Playing advocate for the idea:

There are a lot more people far away from you than there are close to you. If breaking your security requires physical proximity (such as to steal a yubikey), then you are much safer just based on this. It's also easier for people to blindly steal credentials for millions of people online than it is for them to steal millions of physical security keys.

Alternatively, passwords are commonly reused across websites, so a failure of any of those websites can lead to a compromise of all of them, which is not the case with a YubiKey. Along that same line of thought, passwords are phishable, where YubiKeys are not.

It's also possible that people in your physical proximity could shoulder surf your password, install a keylogger (which could be a physical keylogger, if you normally use a USB keyboard, not just software), or use a strategically positioned camera to do some digital shoulder surfing.

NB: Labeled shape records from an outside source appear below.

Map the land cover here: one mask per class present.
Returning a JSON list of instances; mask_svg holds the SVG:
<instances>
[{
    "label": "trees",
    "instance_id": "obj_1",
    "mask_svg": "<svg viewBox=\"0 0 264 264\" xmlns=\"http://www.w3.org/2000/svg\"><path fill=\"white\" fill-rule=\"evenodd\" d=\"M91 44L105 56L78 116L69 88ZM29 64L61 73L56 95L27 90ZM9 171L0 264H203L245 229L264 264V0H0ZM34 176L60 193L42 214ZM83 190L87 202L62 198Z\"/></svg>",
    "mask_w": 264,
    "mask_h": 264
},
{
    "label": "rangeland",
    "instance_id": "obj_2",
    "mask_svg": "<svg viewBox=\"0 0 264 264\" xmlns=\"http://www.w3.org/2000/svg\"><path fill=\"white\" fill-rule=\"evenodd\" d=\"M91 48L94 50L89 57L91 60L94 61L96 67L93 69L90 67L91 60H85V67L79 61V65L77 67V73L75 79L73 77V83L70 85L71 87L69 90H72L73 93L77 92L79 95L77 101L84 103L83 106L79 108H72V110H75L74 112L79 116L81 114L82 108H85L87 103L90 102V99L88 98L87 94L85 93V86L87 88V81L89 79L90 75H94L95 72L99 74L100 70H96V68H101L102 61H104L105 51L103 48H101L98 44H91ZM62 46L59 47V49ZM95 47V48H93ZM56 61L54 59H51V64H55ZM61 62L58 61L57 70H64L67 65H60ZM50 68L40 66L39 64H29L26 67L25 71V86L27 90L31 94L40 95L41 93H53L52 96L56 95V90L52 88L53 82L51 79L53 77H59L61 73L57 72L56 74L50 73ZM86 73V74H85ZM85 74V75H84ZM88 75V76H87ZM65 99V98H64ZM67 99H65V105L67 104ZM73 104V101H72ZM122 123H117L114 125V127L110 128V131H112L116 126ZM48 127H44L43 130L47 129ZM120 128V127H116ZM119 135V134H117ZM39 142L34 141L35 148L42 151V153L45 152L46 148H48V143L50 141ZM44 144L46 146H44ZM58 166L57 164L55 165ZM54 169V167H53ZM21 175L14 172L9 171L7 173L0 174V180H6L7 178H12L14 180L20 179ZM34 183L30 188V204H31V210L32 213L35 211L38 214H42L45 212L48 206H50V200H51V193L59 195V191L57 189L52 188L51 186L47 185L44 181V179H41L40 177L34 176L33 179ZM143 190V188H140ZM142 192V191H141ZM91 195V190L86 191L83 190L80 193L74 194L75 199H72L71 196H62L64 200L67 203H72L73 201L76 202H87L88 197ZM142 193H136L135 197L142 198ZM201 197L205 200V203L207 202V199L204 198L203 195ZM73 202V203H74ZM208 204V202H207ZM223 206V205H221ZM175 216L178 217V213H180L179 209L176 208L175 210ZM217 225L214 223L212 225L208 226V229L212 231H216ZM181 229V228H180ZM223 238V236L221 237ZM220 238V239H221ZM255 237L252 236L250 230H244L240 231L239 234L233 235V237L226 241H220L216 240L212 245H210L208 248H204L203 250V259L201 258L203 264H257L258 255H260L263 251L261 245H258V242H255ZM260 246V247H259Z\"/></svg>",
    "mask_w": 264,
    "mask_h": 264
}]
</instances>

Passwords aren't immune to trust issues when it comes to physical proximity. Ideally, you trust those you are near to some extent.

YubiKey also has a fingerprint-protected device coming out soon[0]... which would raise the bar for the threat model in this discussion some. Using a fingerprint and/or PIN to unlock a YubiKey preserves most of the benefits, while eliminating most of the concerns that people are mentioning. HSMs can choose to self-erase after a certain number of failed PIN attempts, so even a short PIN is not something that can easily be brute forced without an unpatched vulnerability.

If websites would allow you to only use any one of your YubiKeys to authenticate (obviously meaning you can have multiple, with backup YubiKeys stored somewhere safe in case you lose your main one), I think that would be a significant improvement in security over password authentication for most people. This is basically what the WebAuthn standard is attempting to do. I don't expect most people to be interested in buying 3 security keys and carrying one around all the time, though.

[0]: https://www.yubico.com/blog/yubico-reveals-first-biometric-y...

For the last bit: If it's suitably seamless, it's actually not that bad. I've been carrying one on my keyring, and it's just another key, only this one "unlocks" websites.
Most people in your home are not trying to hack you.

A lot of people outside your home are trying to hack you.

Shifting your exposure from "everyone in the world with an internet connection" to "people who are in/near your home" greatly reduces your risk, objectively.